The government-owned CDP, which owns a 60% stake in Open Fiber and a 10% stake in TIM, has long been in favour of such a merger. 
The idea of merging the two companies’ networks to build a single national broadband network for Italy has been in discussion for at least two years now. The government has suggested that creating a single network would allow for a more rapid rollout of fibre technology, reducing overbuild and making the best use of European recovery funds. TIM, meanwhile, had been loathe to relinquish control of one of its most valuable assets, arguing that it should get the controlling stake in any joint venture.
However, circumstances have changed in recent months. 

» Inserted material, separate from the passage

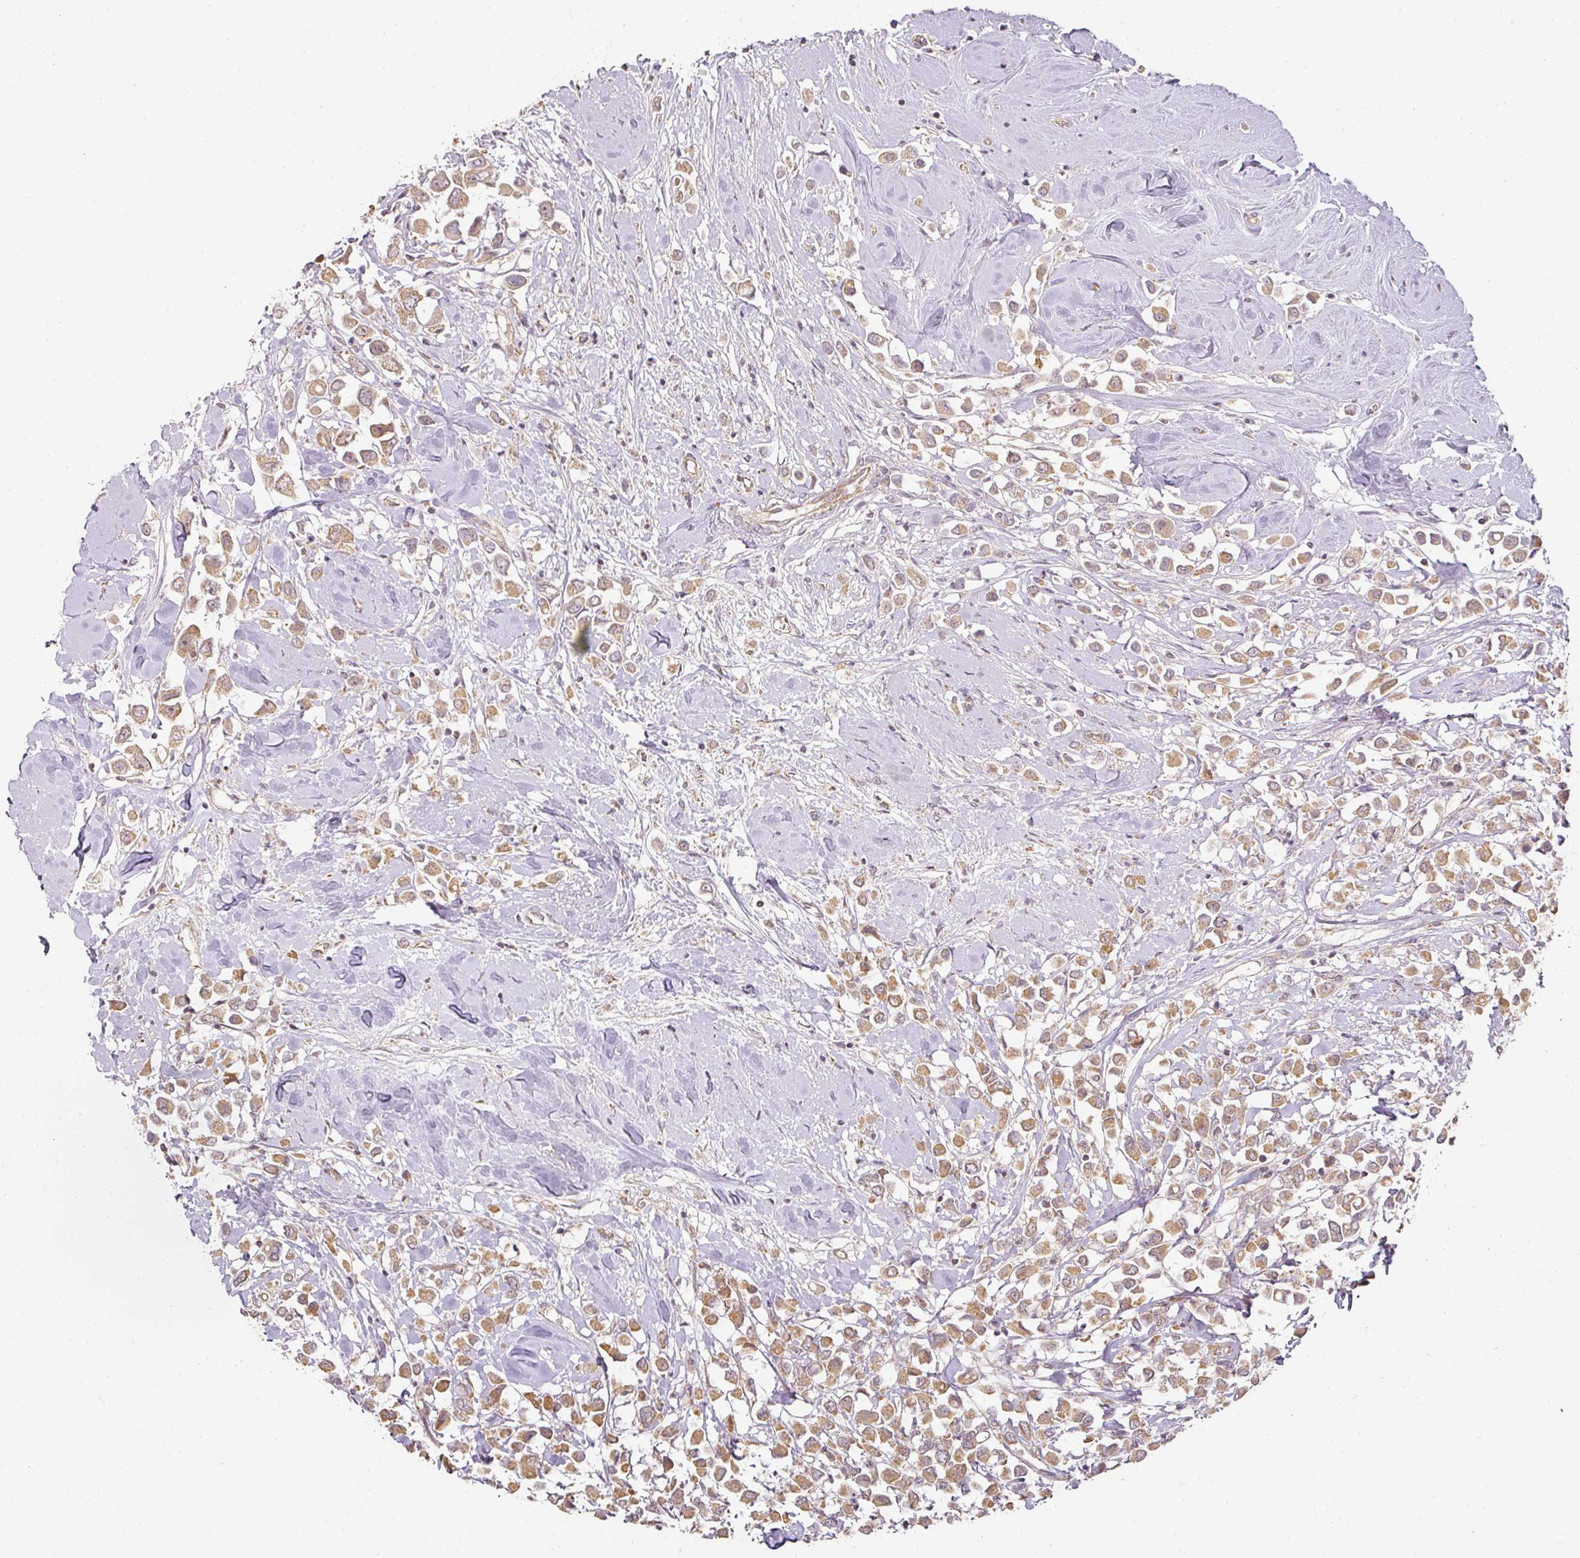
{"staining": {"intensity": "moderate", "quantity": ">75%", "location": "cytoplasmic/membranous"}, "tissue": "breast cancer", "cell_type": "Tumor cells", "image_type": "cancer", "snomed": [{"axis": "morphology", "description": "Duct carcinoma"}, {"axis": "topography", "description": "Breast"}], "caption": "Human infiltrating ductal carcinoma (breast) stained for a protein (brown) displays moderate cytoplasmic/membranous positive staining in about >75% of tumor cells.", "gene": "MYOM2", "patient": {"sex": "female", "age": 61}}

In November last year, US investment firm KKR approached TIM with a €10.8 billion takeover offer, plunging the Italian operator into a management crisis that saw then-CEO Luigi Gubitosi replaced by Pietro Labriola, ex-CEO of TIM Brasil. 
Labriola brought with him a plan to restructure TIM and bolster its financial profile, including separating the company’s infrastructure and service arms into separate units. 

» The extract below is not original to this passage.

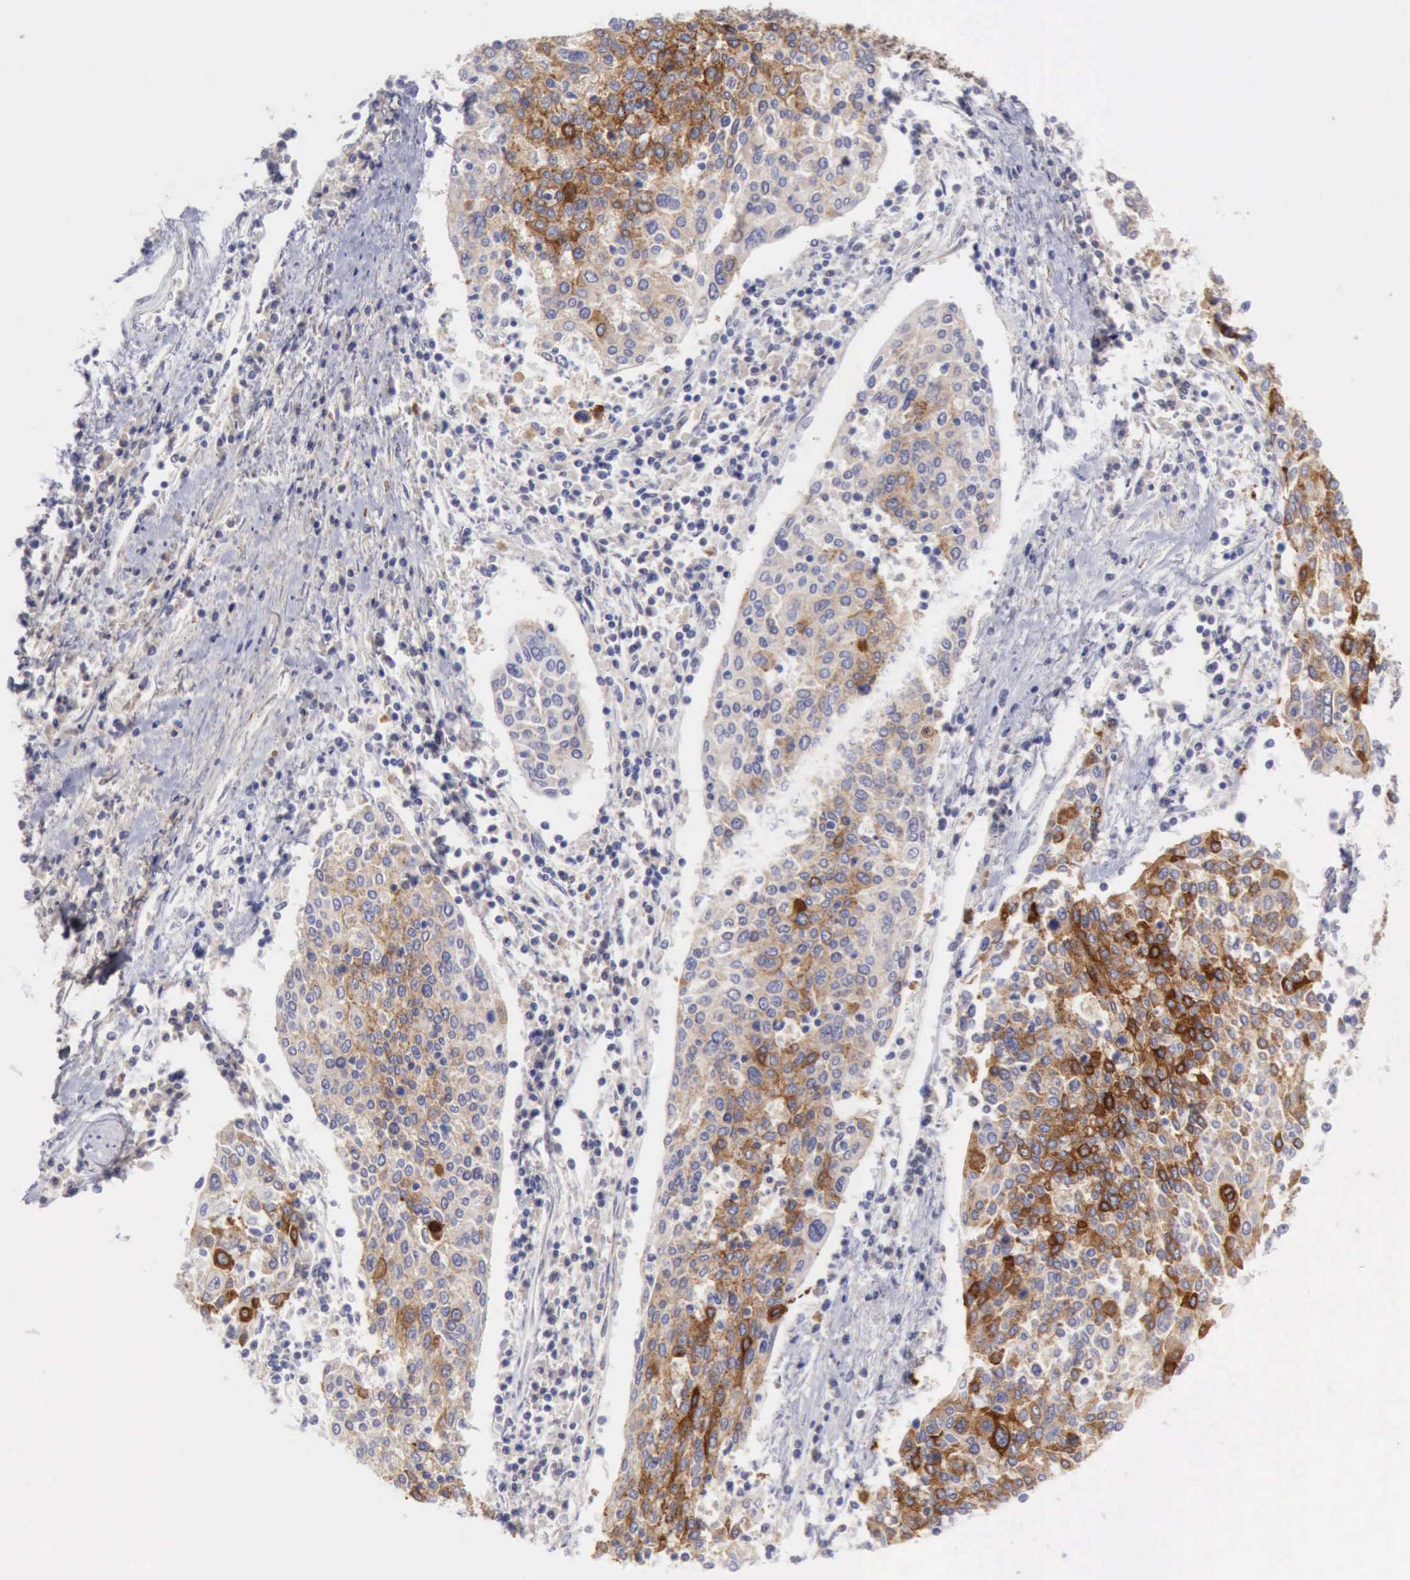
{"staining": {"intensity": "strong", "quantity": ">75%", "location": "cytoplasmic/membranous"}, "tissue": "cervical cancer", "cell_type": "Tumor cells", "image_type": "cancer", "snomed": [{"axis": "morphology", "description": "Squamous cell carcinoma, NOS"}, {"axis": "topography", "description": "Cervix"}], "caption": "The micrograph displays staining of cervical squamous cell carcinoma, revealing strong cytoplasmic/membranous protein positivity (brown color) within tumor cells. Nuclei are stained in blue.", "gene": "TFRC", "patient": {"sex": "female", "age": 40}}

Such a separation would not only make pursuing a merger with Open Fiber more feasible for TIM’s infrastructure arm but would also simplify the route for further private investment in the company’s enterprise service arm. Unencumbered by an expensive network rollout, TIM’s services unit, including its cloud, IoT, and IT subsidiaries, would become a far more attractive prospect; in fact, at the end of last month, UK-based investment firm CVC announced it had approached TIM with a non-binding proposal to purchase up to a 49% stake in this part of the business if a spin off does indeed proceed. 

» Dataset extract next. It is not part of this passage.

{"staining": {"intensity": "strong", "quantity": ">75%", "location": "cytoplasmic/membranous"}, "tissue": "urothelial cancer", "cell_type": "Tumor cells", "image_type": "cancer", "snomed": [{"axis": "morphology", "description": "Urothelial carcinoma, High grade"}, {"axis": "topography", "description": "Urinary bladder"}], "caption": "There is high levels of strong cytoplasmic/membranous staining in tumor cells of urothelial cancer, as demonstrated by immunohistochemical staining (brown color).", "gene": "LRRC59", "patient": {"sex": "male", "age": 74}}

According to analysts, the bid that could be worth around €5 billion.
Clearly, TIM has found itself at something of a crossroads in 2022, having to choose between a potential takeover offer or a restructure that could fundamentally redefine the company itself.
Now, with the announcement that formal talks are beginning with the CDP, it seems that the chances of KKR’s takeover materialising are beginning to slide. The investment firm has been waiting for a response to its non-binding proposal for four months now, with formal talks between two companies only agreed to earlier this month
Reports suggest that KKR is set to restate its interest in a possible bid and once again request due diligence from TIM, noting that market conditions have changed greatly since their first expression of interest last year.
Another potential solution could be for KKR to invest directly in TIM’s separated infrastructure unit, thereby taking a significant role in any single network plans.